2. The acoustical treatment assembly of claim 1, wherein at least one of the plurality of channels extends from the second surface of the absorption panel in a direction toward the first surface of the absorption panel.

3. The acoustical treatment assembly of claim 1, wherein at least one of the plurality of channels extends from a first edge surface of the plurality of edge surfaces in a direction toward a second edge surface of the plurality of edge surfaces.

4. The acoustical treatment assembly of claim 3, wherein the first edge surface includes a first portion extending from and substantially perpendicular to the second surface of the absorption panel, and a second portion extending in an angle from the first portion to the first surface of the absorption panel.

5. The acoustical treatment assembly of claim 4, wherein at least a part of the at least one of the plurality of channels extends through a part of the second portion of the first edge surface.

6. The acoustical treatment assembly of claim 1, wherein the first edge surface includes a first portion extending from and substantially perpendicular to the second surface of the absorption panel, and a second portion extending in an angle from the first portion to the first surface of the absorption panel.
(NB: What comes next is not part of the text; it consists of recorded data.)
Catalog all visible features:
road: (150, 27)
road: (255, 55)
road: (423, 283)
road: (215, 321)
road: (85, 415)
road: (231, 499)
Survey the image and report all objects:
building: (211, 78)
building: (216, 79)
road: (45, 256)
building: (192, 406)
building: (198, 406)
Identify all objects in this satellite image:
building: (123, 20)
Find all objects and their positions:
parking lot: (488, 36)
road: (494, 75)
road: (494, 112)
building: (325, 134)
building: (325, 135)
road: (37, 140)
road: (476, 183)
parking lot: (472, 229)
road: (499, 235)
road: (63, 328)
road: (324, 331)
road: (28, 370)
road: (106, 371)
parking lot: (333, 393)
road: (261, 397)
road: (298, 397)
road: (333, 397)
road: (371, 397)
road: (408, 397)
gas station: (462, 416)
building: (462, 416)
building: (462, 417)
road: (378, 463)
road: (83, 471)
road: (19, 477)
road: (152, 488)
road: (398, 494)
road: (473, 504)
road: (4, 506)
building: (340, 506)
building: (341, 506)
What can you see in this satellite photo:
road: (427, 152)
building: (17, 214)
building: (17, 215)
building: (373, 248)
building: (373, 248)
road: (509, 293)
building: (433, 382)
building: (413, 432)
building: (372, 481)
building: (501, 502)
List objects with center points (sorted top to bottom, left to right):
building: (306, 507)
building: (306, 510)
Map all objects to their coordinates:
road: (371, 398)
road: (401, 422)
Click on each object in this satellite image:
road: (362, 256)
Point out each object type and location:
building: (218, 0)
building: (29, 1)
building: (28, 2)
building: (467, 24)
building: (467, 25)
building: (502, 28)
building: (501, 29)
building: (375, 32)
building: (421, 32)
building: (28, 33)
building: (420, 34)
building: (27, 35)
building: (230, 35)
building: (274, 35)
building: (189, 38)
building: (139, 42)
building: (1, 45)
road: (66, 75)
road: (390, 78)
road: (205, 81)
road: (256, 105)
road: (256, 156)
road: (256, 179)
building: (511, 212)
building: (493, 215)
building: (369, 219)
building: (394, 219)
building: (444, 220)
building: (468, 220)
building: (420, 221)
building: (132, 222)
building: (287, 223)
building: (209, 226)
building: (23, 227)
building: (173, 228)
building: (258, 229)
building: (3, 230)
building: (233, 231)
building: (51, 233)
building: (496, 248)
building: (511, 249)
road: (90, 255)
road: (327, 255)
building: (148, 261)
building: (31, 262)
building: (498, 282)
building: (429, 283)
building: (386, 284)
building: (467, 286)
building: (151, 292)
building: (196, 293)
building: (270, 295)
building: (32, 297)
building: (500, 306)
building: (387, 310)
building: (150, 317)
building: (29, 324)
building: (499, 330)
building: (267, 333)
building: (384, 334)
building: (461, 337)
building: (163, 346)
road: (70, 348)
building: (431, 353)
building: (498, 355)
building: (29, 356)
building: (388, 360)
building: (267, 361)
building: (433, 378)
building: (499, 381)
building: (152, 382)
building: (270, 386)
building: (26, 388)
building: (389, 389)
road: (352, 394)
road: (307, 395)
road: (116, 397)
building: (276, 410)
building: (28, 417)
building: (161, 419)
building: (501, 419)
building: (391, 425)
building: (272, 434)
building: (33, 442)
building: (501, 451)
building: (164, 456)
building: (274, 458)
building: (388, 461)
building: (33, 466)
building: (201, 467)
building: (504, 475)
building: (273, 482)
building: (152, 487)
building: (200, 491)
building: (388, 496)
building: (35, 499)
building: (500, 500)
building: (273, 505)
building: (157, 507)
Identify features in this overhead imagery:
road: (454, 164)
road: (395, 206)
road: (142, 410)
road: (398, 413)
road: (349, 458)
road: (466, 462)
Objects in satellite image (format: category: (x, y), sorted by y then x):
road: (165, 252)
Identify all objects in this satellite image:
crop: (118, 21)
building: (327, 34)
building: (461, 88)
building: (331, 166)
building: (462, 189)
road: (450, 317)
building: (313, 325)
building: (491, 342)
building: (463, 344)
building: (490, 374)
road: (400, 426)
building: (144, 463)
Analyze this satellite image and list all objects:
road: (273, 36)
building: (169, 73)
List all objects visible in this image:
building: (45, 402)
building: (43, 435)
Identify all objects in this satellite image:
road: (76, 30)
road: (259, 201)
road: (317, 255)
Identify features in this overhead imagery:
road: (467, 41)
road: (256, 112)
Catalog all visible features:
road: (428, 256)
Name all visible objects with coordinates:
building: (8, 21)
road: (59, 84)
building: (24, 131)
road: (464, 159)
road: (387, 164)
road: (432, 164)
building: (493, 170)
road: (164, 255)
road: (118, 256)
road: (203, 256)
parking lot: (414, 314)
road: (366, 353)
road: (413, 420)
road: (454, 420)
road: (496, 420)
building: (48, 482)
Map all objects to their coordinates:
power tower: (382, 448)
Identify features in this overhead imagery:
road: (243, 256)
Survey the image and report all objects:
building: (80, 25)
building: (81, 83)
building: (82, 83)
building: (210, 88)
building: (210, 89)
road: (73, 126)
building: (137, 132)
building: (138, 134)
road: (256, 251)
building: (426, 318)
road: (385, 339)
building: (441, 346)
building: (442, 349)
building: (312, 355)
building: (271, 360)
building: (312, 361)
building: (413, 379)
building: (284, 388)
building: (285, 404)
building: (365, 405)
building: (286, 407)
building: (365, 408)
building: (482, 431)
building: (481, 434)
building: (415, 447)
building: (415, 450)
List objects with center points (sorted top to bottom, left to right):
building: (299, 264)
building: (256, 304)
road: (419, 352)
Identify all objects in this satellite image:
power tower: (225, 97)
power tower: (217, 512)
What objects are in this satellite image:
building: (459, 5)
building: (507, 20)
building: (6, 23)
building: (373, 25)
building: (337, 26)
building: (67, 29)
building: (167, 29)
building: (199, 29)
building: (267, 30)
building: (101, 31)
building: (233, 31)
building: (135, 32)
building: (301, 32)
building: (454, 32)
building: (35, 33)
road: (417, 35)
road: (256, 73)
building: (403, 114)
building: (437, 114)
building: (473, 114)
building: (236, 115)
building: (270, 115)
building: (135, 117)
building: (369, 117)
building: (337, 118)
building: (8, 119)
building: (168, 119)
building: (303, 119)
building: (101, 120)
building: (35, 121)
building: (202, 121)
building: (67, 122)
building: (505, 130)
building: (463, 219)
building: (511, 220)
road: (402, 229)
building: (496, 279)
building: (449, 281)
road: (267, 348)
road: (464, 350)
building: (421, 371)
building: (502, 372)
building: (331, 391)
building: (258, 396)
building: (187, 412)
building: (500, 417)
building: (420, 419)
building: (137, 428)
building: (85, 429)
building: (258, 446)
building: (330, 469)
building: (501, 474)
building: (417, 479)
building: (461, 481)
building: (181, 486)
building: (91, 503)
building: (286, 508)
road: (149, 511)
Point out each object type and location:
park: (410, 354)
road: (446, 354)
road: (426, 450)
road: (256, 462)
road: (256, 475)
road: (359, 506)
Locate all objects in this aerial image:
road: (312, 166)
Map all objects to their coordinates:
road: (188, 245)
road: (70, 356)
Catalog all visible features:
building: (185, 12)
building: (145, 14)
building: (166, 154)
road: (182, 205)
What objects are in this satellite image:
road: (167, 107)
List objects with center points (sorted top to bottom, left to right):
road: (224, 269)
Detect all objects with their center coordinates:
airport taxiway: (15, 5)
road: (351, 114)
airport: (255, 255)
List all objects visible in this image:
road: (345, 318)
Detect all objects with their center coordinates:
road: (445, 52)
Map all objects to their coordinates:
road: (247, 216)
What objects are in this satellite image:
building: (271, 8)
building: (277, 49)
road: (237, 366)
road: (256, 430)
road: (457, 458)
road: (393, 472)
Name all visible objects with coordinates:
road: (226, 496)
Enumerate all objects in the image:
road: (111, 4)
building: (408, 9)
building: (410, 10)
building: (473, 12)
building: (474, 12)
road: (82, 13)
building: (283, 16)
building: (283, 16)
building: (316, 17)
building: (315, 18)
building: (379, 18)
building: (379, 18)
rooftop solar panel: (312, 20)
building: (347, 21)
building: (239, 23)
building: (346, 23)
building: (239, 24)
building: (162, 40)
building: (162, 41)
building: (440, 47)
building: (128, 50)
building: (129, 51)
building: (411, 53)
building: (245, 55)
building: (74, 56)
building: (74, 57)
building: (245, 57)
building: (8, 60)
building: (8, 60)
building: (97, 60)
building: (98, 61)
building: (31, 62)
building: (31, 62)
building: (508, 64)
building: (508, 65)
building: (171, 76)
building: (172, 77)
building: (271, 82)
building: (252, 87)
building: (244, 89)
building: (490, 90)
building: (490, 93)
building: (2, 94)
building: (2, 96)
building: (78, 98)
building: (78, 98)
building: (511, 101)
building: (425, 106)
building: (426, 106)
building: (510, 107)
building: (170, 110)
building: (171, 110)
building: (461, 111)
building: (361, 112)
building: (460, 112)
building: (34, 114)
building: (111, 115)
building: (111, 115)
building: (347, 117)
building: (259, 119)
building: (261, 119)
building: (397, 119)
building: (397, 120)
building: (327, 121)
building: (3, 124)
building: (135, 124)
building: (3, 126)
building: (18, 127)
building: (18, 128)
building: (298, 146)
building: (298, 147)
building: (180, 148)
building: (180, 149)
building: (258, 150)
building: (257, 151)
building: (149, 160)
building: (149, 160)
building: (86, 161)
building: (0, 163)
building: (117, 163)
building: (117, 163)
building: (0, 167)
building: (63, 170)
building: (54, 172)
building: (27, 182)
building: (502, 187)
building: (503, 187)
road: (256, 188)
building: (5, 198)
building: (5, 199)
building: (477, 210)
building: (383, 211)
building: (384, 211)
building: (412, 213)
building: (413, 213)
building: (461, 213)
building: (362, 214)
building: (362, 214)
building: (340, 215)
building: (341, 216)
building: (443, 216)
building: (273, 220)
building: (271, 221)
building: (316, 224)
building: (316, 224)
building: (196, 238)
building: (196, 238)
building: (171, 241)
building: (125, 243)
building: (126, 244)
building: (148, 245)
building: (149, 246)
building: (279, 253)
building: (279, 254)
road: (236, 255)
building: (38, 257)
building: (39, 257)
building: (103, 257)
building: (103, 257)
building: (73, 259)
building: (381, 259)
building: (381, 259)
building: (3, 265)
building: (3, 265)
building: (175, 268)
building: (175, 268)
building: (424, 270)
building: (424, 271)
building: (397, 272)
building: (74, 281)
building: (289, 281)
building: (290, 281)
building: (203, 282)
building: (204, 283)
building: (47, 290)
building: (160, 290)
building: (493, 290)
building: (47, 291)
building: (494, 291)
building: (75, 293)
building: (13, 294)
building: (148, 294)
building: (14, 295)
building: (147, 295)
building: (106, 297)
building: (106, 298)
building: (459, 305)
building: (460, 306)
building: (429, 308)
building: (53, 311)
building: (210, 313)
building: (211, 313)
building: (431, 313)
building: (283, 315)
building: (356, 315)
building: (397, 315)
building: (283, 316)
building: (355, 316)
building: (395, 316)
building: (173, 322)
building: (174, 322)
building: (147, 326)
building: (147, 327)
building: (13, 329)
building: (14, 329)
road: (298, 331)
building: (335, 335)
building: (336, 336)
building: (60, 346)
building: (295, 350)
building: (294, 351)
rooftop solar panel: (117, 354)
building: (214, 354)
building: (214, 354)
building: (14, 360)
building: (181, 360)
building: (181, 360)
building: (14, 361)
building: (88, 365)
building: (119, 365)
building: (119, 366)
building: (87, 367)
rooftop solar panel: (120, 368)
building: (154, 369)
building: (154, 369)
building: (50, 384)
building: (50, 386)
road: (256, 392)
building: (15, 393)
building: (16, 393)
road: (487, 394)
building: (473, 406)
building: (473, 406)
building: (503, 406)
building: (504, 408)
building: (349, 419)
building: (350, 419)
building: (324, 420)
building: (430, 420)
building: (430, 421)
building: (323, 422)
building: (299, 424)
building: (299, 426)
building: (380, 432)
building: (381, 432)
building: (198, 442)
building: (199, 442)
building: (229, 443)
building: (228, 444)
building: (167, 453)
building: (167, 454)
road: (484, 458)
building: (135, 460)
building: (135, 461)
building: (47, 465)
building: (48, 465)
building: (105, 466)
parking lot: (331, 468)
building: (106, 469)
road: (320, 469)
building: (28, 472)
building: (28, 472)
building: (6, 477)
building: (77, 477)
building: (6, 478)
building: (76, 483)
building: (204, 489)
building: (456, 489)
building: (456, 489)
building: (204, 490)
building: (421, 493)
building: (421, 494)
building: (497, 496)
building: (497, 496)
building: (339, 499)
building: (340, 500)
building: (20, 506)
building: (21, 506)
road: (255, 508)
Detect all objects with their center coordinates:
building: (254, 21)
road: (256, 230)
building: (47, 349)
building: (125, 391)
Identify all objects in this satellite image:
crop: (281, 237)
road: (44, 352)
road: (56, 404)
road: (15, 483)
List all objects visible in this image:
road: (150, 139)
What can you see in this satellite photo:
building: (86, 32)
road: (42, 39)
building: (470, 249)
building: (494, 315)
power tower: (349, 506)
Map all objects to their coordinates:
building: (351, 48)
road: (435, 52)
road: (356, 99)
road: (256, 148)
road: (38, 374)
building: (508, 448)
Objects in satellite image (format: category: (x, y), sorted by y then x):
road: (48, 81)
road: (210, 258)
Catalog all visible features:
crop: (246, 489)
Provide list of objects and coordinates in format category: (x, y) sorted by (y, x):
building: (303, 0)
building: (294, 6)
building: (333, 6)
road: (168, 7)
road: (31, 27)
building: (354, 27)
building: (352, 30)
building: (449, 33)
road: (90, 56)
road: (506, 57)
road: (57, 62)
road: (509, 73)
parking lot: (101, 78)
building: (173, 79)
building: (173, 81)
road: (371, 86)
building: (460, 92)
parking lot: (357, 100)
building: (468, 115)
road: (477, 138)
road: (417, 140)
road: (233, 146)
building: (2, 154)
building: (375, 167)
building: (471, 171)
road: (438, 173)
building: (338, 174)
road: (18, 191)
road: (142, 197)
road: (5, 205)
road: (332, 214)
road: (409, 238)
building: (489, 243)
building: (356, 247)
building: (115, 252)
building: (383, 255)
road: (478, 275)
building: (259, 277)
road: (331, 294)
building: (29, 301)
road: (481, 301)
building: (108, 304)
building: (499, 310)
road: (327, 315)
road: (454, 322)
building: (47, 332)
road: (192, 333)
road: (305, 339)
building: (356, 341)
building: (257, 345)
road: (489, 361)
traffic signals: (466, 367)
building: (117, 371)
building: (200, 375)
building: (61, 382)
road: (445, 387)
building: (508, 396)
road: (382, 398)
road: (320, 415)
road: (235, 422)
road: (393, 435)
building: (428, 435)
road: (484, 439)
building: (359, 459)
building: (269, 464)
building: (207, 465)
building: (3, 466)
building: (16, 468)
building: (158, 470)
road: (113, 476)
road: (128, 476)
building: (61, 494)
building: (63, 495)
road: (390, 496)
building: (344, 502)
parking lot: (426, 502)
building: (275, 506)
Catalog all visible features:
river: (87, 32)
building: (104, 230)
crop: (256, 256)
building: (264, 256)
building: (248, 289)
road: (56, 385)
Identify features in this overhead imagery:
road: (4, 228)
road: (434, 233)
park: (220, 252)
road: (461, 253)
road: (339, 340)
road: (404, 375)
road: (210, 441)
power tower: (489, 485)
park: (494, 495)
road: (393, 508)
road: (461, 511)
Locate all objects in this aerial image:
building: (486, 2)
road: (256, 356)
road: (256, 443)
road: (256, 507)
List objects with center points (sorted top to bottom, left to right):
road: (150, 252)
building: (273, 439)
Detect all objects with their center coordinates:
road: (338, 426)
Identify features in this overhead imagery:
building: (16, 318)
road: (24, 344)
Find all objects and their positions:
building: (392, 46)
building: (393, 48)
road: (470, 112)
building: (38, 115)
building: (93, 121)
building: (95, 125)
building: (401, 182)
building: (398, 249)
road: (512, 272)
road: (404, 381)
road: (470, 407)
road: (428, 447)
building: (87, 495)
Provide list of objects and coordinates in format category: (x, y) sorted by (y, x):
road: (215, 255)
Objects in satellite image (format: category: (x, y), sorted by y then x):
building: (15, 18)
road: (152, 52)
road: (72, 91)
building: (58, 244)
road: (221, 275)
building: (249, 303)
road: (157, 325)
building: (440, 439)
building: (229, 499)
7. The acoustic treatment assembly of claim 6, wherein the absorption panel is formed from fiberglass and wherein the acoustic treatment assembly further comprises at least one layer of fabric covering at least the first surface of the absorption panel and the at least one edge surface of the absorption panel.

8. The acoustic treatment assembly of claim 1, wherein the plurality of interior openings includes openings of a plurality of sizes and/or shapes.

9. The acoustic treatment assembly of claim 1, where a first surface of the magnet nearest the first surface of the absorption panel is spaced apart from the first surface of the absorption panel by 0.125 to 0.25 inches.

10. A method of making an acoustic treatment assembly, comprising: a) providing an absorption panel having a first surface, an opposite second surface and a plurality of edge surfaces extending between the first surface and the second surface, the absorption panel having a plurality of channels defined in at least one of group consisting of the second surface and one or more of the plurality of edge surfaces, each channel having a seat spaced apart from the first surface and the second surface;b) disposing a first plurality of magnets in a corresponding one of the seats; andc) providing a diffusion panel having a first surface, a second surface and a plurality of interior openings extend from and through the first surface and the second surface, the diffusion panel formed of a material having a lower audio absorption than the absorption panel, the diffusion panel having a second plurality of magnets mounted on or below the second surface of the diffusion panel such that the first plurality of magnets and the second plurality of magnets cooperate to removably retain the diffusion panel adjacent to the absorption panel when the absorption panel is mounted on a wall with the first surface of the absorption panel substantially vertically oriented.

11. The method of claim 10, wherein step b) further comprises advancing a first magnet of the first plurality of magnets through a first channel of the plurality of channels in a direction from the second surface of the absorption panel to the first surface of the absorption panel.

12. The method of claim 11, further comprising: after step b), assembling at least one cloth layer over at least the first surface of the absorption panel and the at least one edge surface of the absorption panel.

13. The method of claim 10, wherein step b) further comprises advancing a first magnet of the first plurality of magnets through a first channel of the plurality of channels in a direction from a first of the least one edge surfaces.

14. The method of claim 13, further comprising: after step b), assembling at least one cloth layer over at least the first surface of the absorption panel and the first of the at least one edge surface of the absorption panel.